2. Pauses or pulls against pins at multiple joint angles. Studies show that isometric strength gains occur mainly at the angle being worked. However, this can be overcome by simply pausing at multiple angles. Heck don’t listen to me. Read this article by my friend Bret Contreras to get all the details on isometric training:
I hope this article sparks some new ideas. I will continue to lay down the nuggets that I discover on the daily from Louie’s book. I will let all of you know when our meeting is to take place. I think that it will be fun and exciting at the least.
Maybe some of you weightlifting coaches are already doing these two methods. If you are, then you are ahead of the curve. However, remember that not all coaches are using these methods. Maybe Louie has nothing to teach you, but there are other coaches that might need his insight. This is just another reason to not bash other people’s work.

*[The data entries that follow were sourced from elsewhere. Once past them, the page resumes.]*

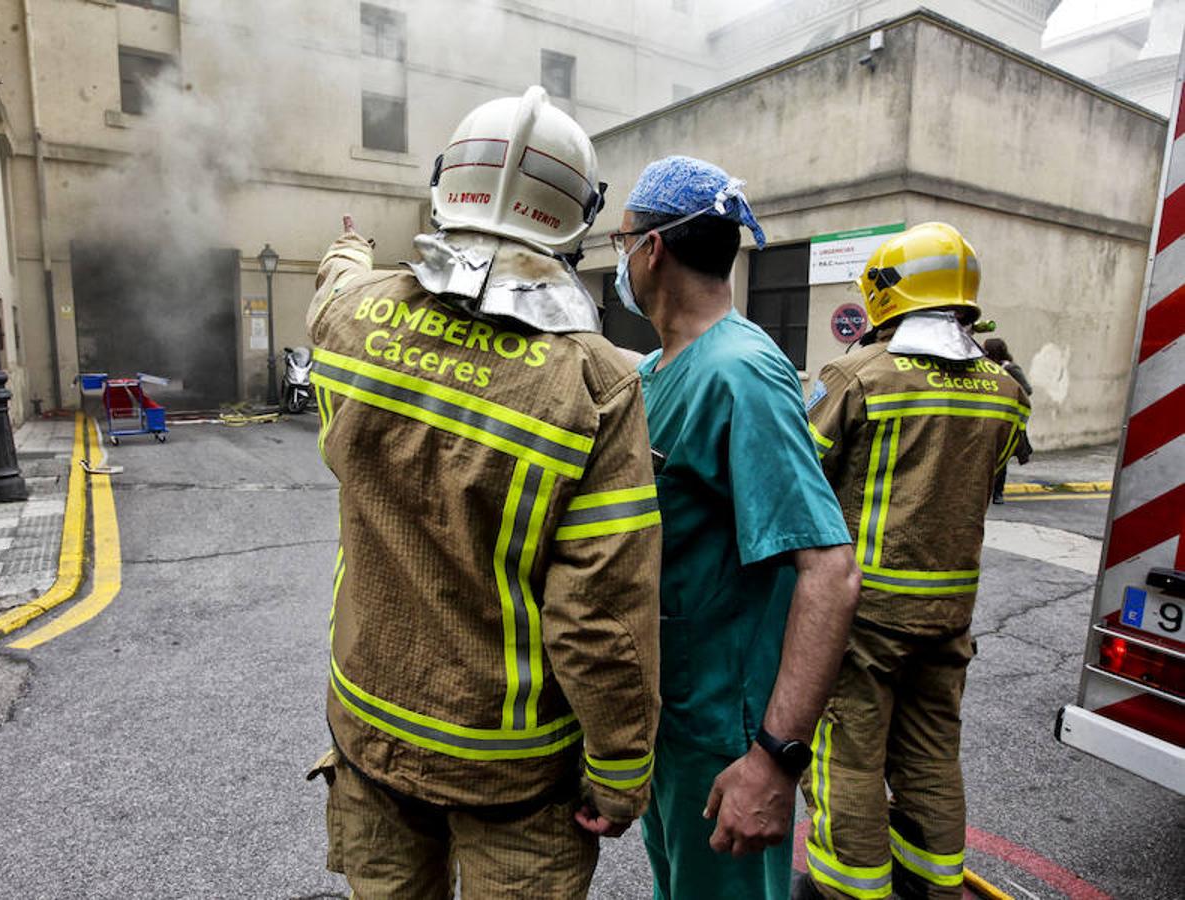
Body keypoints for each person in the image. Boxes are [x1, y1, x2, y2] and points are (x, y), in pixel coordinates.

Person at [304, 86, 662, 898]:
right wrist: (618, 773)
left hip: (368, 731)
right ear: (576, 215)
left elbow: (332, 289)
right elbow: (599, 615)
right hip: (513, 776)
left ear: (444, 184)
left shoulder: (356, 318)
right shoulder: (596, 385)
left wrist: (349, 252)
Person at [611, 155, 862, 900]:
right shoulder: (671, 364)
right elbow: (630, 369)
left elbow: (831, 573)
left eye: (620, 241)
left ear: (651, 249)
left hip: (728, 737)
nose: (618, 261)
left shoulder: (740, 374)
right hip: (680, 720)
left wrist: (773, 761)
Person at [796, 223, 1030, 900]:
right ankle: (936, 886)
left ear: (883, 295)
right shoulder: (1005, 389)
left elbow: (802, 467)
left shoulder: (858, 375)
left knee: (850, 754)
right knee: (931, 754)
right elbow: (994, 467)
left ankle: (850, 890)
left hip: (863, 613)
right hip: (950, 612)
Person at [982, 337, 1034, 504]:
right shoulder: (984, 367)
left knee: (999, 455)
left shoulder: (1010, 369)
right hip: (986, 415)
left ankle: (998, 493)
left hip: (1004, 417)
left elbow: (1027, 390)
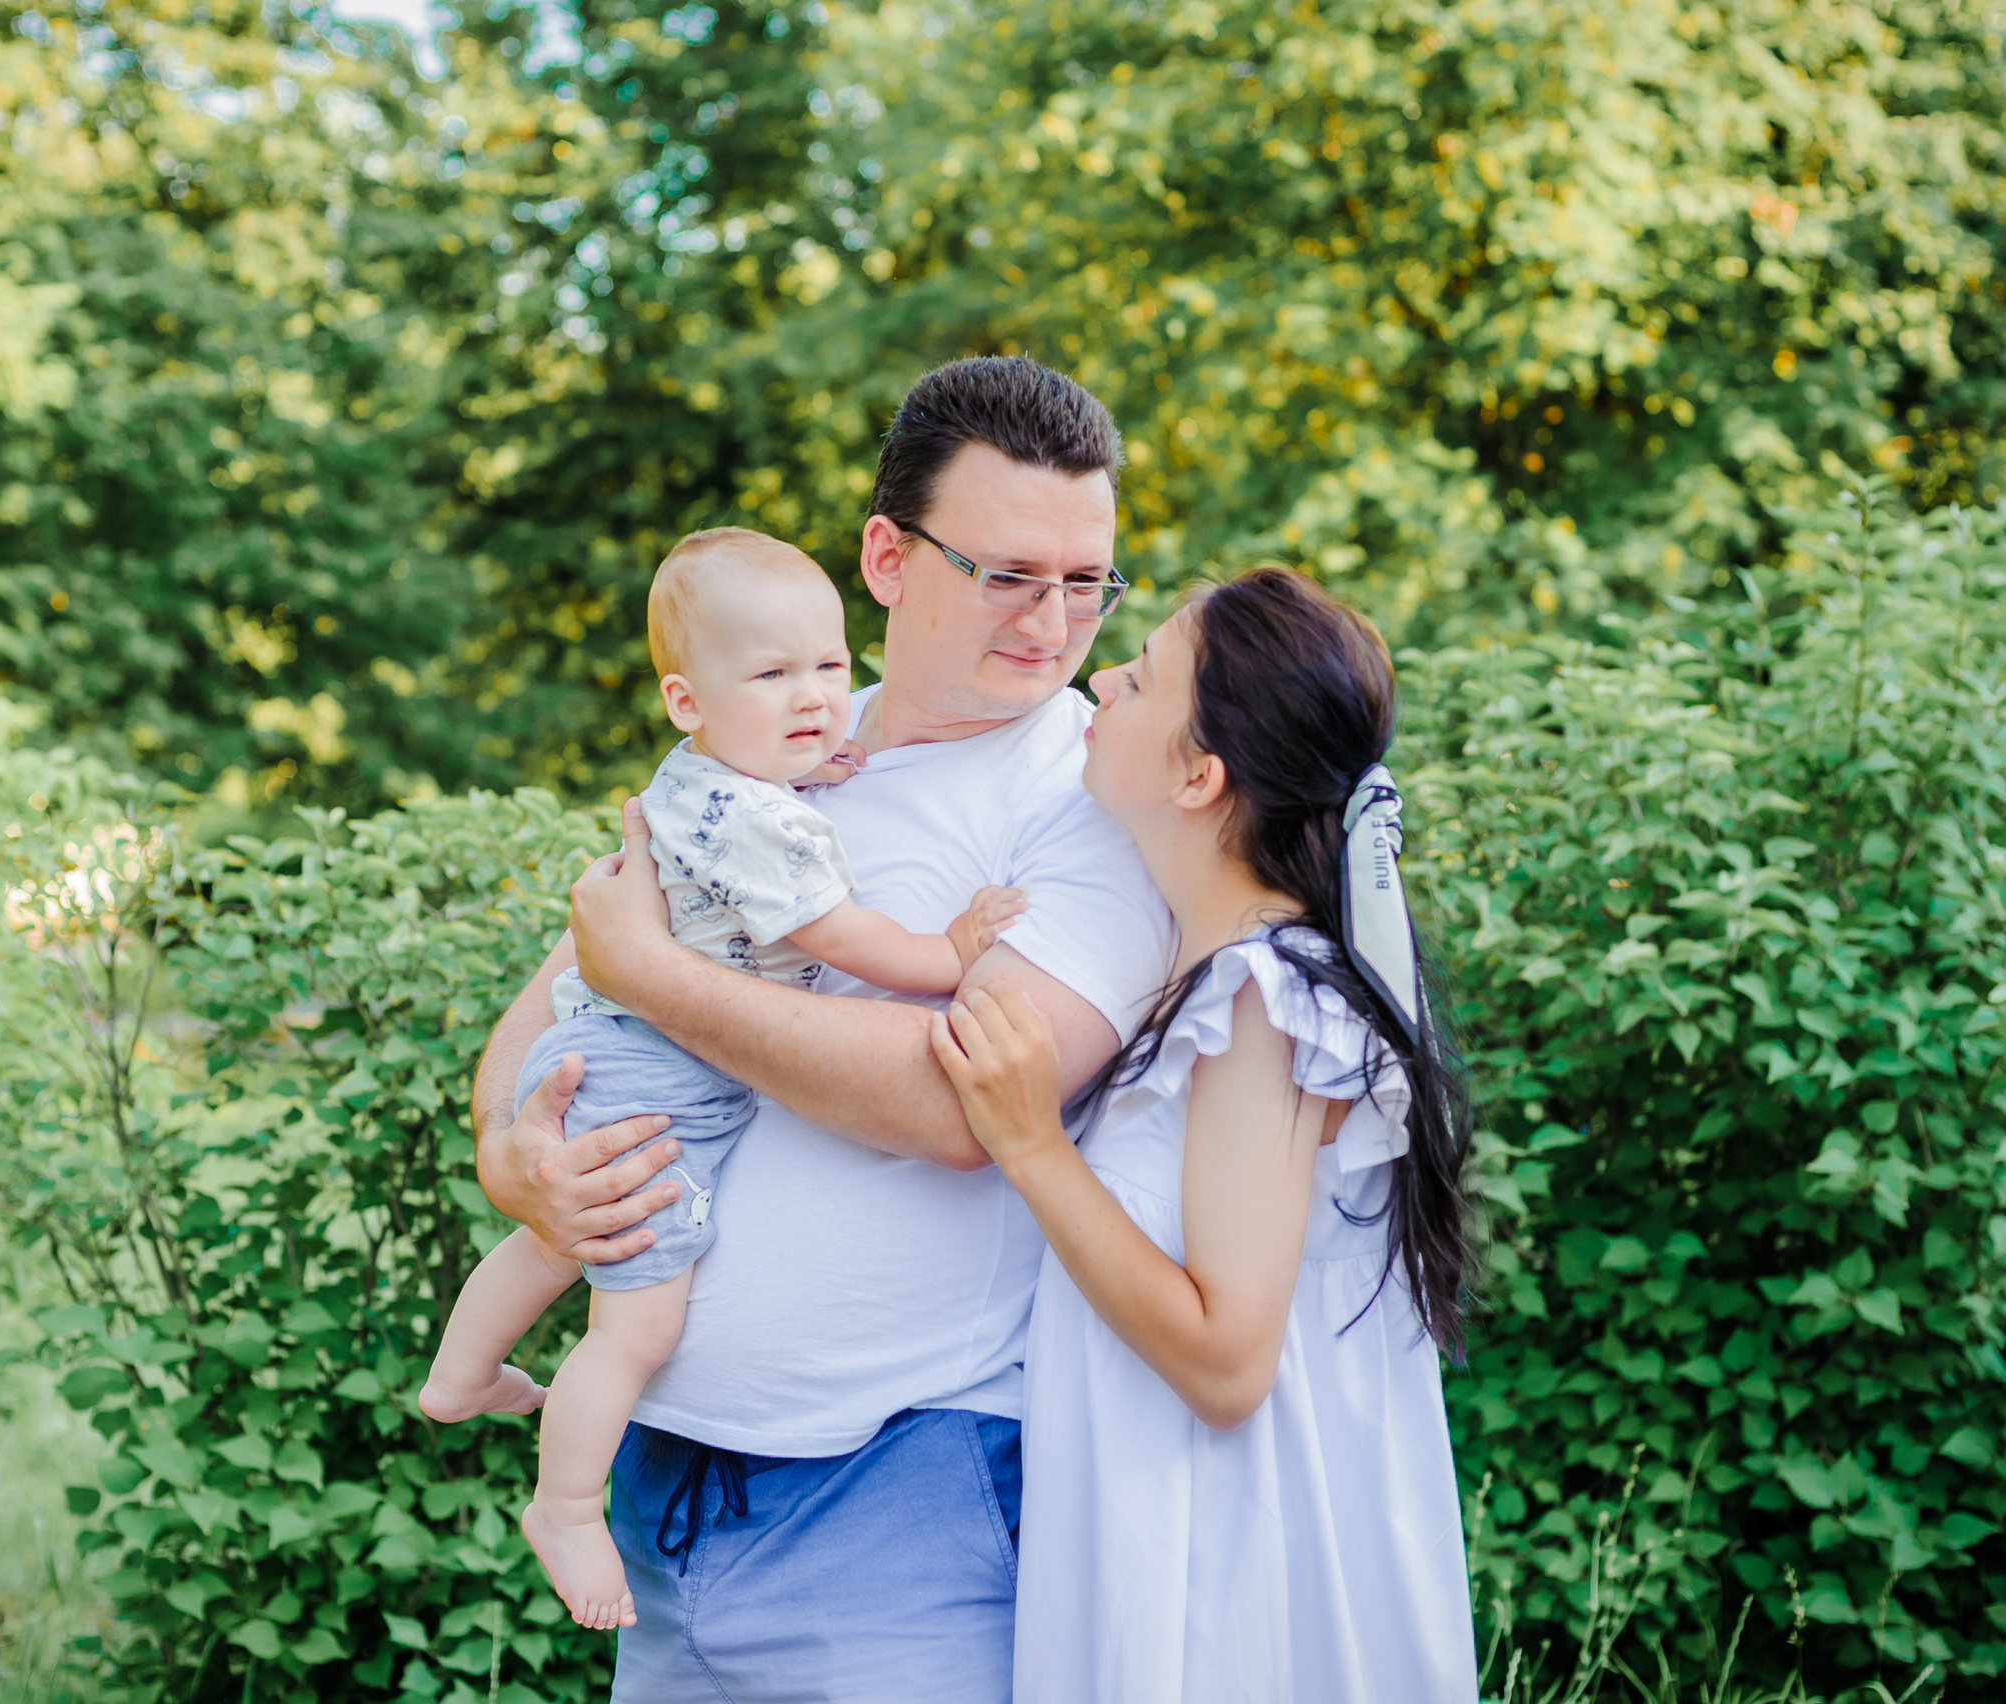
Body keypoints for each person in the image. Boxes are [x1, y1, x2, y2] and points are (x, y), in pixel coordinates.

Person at [463, 357, 1175, 1702]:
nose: (1055, 620)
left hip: (897, 1502)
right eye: (1011, 574)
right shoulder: (770, 741)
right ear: (889, 558)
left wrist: (666, 983)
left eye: (1090, 581)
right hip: (667, 1496)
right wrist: (519, 1159)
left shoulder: (1090, 800)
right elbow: (559, 1002)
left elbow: (960, 1107)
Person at [415, 527, 1026, 1631]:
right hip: (654, 1076)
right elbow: (839, 935)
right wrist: (952, 950)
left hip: (603, 1050)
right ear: (686, 702)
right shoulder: (751, 823)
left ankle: (460, 1376)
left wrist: (813, 756)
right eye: (772, 676)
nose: (815, 699)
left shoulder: (710, 782)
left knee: (564, 1236)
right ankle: (562, 1505)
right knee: (633, 1326)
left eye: (831, 668)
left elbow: (772, 789)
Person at [928, 569, 1480, 1702]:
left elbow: (1228, 1362)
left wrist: (1033, 1146)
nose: (1100, 676)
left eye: (1141, 677)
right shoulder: (1221, 980)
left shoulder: (1264, 1003)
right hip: (1164, 1520)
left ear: (1199, 776)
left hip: (1224, 1569)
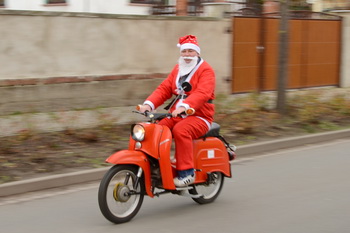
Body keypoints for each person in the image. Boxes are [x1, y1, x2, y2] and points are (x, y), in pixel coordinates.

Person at [138, 35, 215, 187]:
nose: (187, 55)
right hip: (176, 114)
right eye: (184, 51)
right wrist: (148, 104)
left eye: (191, 51)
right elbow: (165, 88)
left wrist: (184, 106)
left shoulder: (206, 71)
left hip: (200, 116)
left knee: (181, 131)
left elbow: (202, 93)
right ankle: (157, 167)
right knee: (157, 129)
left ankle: (187, 173)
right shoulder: (178, 69)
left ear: (197, 53)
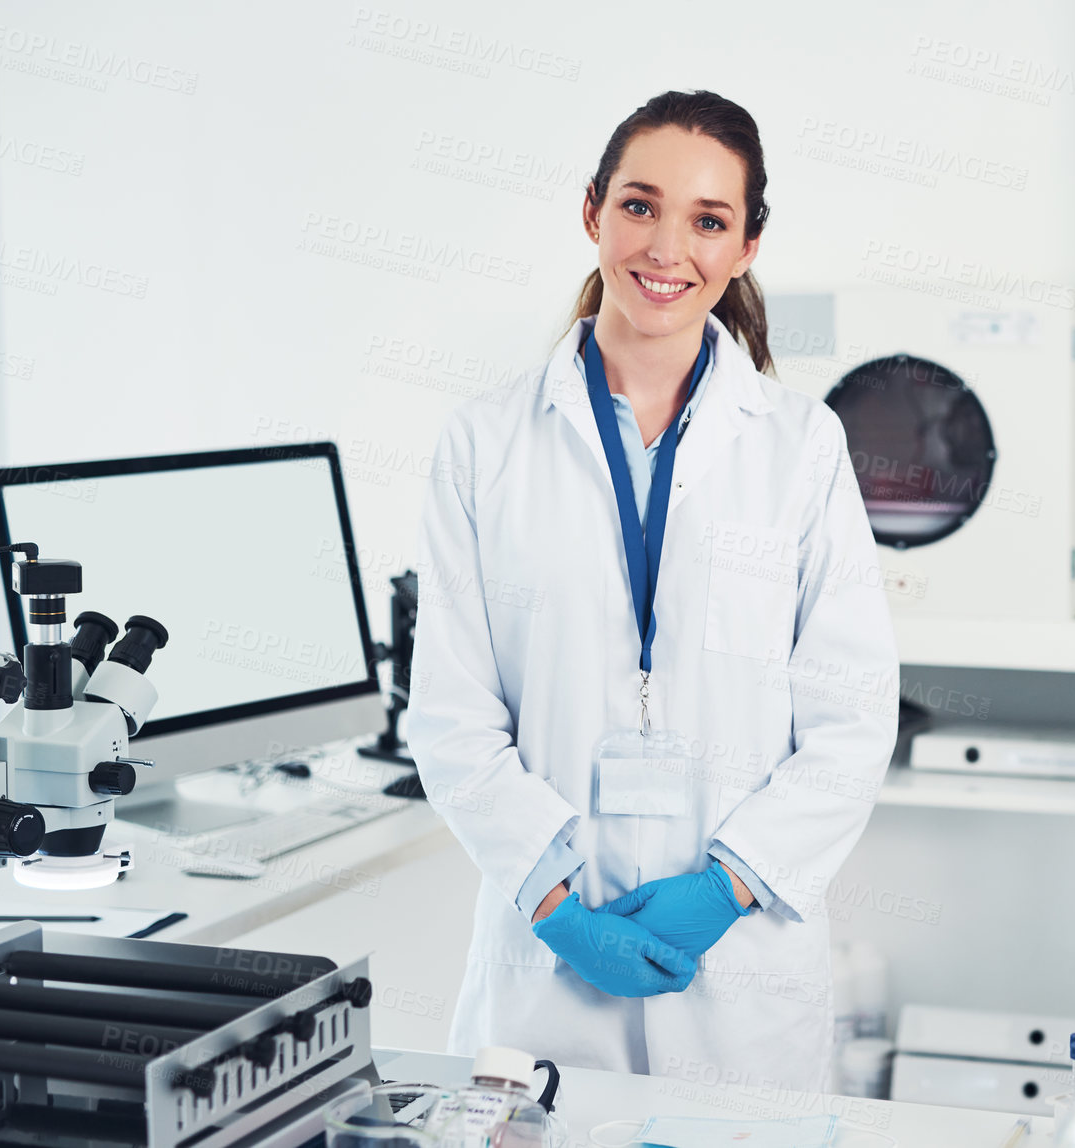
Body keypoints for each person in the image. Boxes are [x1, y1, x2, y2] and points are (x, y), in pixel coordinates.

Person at [403, 90, 898, 1092]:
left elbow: (851, 716)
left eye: (708, 220)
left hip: (739, 981)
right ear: (592, 212)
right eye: (640, 206)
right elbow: (452, 717)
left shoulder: (800, 447)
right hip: (544, 975)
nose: (667, 247)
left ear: (747, 244)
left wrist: (729, 884)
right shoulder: (486, 443)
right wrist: (554, 905)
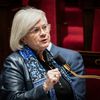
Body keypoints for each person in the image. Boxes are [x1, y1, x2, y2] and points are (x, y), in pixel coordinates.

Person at [1, 7, 85, 100]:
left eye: (44, 27)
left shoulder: (50, 57)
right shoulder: (14, 62)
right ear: (23, 37)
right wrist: (44, 87)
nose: (43, 33)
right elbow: (12, 98)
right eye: (36, 30)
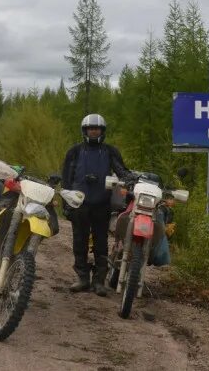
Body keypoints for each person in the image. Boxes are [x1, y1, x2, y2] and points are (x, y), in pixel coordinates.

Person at [61, 113, 130, 296]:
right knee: (79, 242)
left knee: (101, 243)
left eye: (97, 129)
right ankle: (82, 278)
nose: (93, 131)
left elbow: (121, 171)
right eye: (90, 129)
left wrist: (131, 179)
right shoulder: (74, 152)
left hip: (102, 203)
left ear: (102, 131)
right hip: (79, 204)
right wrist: (66, 204)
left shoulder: (110, 151)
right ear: (85, 131)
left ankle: (99, 281)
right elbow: (66, 180)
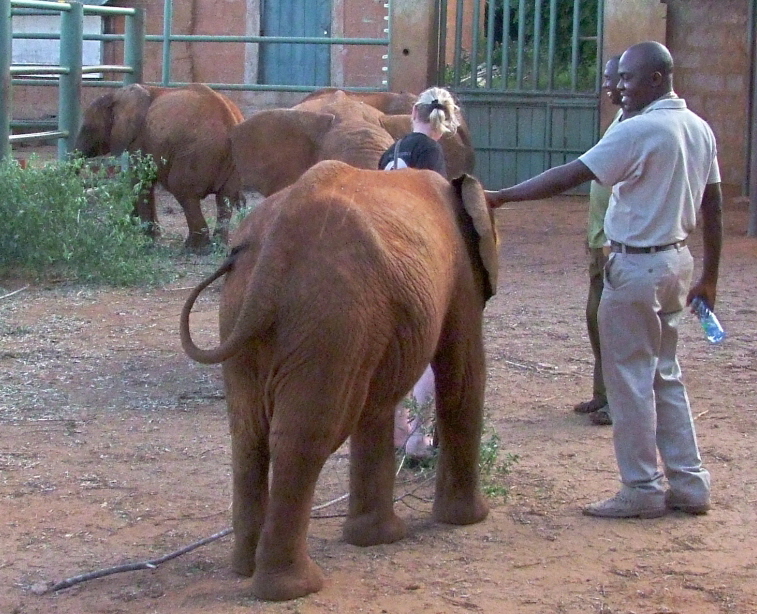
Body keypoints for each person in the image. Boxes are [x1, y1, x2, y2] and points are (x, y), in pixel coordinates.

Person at [485, 41, 722, 519]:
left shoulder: (639, 130)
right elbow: (712, 205)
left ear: (657, 79)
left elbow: (569, 175)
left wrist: (502, 196)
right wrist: (711, 275)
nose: (619, 87)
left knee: (630, 381)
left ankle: (641, 487)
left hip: (636, 267)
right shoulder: (698, 127)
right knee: (664, 375)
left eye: (628, 79)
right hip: (677, 262)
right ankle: (690, 483)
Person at [380, 86, 462, 459]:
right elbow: (436, 202)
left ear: (413, 112)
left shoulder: (388, 152)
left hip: (383, 251)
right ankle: (417, 437)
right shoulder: (431, 151)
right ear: (443, 122)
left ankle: (397, 434)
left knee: (392, 348)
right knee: (428, 347)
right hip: (415, 254)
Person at [573, 54, 631, 427]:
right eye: (610, 79)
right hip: (600, 240)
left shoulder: (636, 126)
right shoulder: (620, 120)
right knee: (596, 319)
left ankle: (617, 400)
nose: (610, 86)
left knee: (612, 323)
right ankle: (603, 393)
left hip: (616, 241)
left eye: (617, 79)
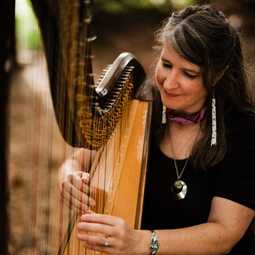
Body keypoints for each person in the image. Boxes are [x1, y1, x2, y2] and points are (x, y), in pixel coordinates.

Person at [59, 4, 255, 255]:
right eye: (166, 64)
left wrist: (140, 242)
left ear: (217, 75)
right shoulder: (139, 106)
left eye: (188, 73)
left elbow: (223, 234)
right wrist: (68, 175)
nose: (169, 83)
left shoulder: (244, 130)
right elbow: (78, 161)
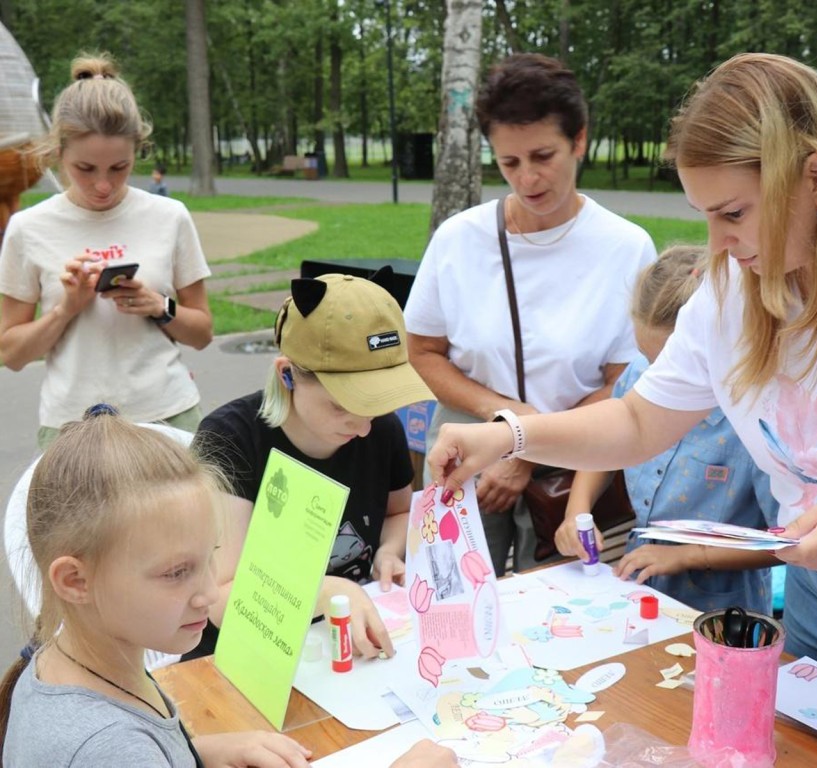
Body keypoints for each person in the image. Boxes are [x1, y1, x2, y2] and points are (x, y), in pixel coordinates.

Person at [426, 52, 817, 673]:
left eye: (733, 214)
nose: (716, 246)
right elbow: (636, 423)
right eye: (704, 216)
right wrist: (507, 435)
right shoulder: (731, 289)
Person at [0, 408, 457, 768]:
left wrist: (201, 753)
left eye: (211, 557)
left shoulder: (81, 661)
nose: (206, 591)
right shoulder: (108, 747)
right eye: (176, 572)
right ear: (76, 581)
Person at [405, 53, 657, 576]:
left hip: (574, 466)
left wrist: (523, 450)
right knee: (451, 607)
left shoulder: (626, 247)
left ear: (580, 139)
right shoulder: (460, 239)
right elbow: (422, 351)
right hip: (465, 450)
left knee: (559, 624)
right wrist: (506, 417)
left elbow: (625, 381)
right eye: (509, 163)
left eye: (543, 155)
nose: (527, 178)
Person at [190, 273, 435, 661]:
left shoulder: (381, 427)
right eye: (342, 403)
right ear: (287, 374)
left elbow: (400, 510)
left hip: (347, 645)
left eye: (377, 402)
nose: (363, 424)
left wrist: (389, 550)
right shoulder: (229, 438)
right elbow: (216, 598)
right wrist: (328, 592)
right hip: (246, 655)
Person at [0, 53, 212, 450]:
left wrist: (156, 305)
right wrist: (67, 308)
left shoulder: (170, 216)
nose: (103, 185)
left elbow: (202, 333)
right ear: (58, 153)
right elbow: (10, 352)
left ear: (137, 152)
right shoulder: (28, 228)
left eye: (119, 167)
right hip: (73, 428)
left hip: (167, 415)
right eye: (85, 168)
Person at [554, 246, 779, 614]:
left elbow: (787, 542)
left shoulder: (759, 418)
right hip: (639, 584)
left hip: (722, 609)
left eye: (671, 364)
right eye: (648, 360)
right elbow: (609, 445)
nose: (660, 379)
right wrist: (577, 512)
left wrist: (689, 556)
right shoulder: (641, 373)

Let’s all just have fun, learn from each other, and expand the barbell’s reach.
A lot of people in America have talked about the lack of success in weightlifting. Not many people want to put their money and/or time where their mouth is. I won’t stop until I have helped change the sport of weightlifting forever. We’ve already partnered with another company that I can’t mention for various reasons. We are also working with a supplement company and a barbell company for sponsorship. It will happen.
We are still looking for partners in the following ways:
• Become a Mash Affiliate (email email@example.com for more informations)
• Financial Partner
• Identifying foundations and individuals that might be a good fit
• Help with grant writing
• Administrative assistants
Together we will help change American Weightlifting. My passion for change is the very reason that I read books like Louie’s with an open-mind. There has to be a better way. I am not going to use the drug issue as an excuse to continue failing. This is America. Our other sports are succeeding drug free, and so can we.
If you are interested in partnering, email me at: Travis.Mash@mashelite.com
Let’s team up! We need to quit fighting with each other. Instead we need to put our heads together, and get this thing done. I am going to continue reading Louie’s book, and hopefully I will give you different insights than other coaches. Guys and gals always look for the nuggets in things. If you look closely, they are always there.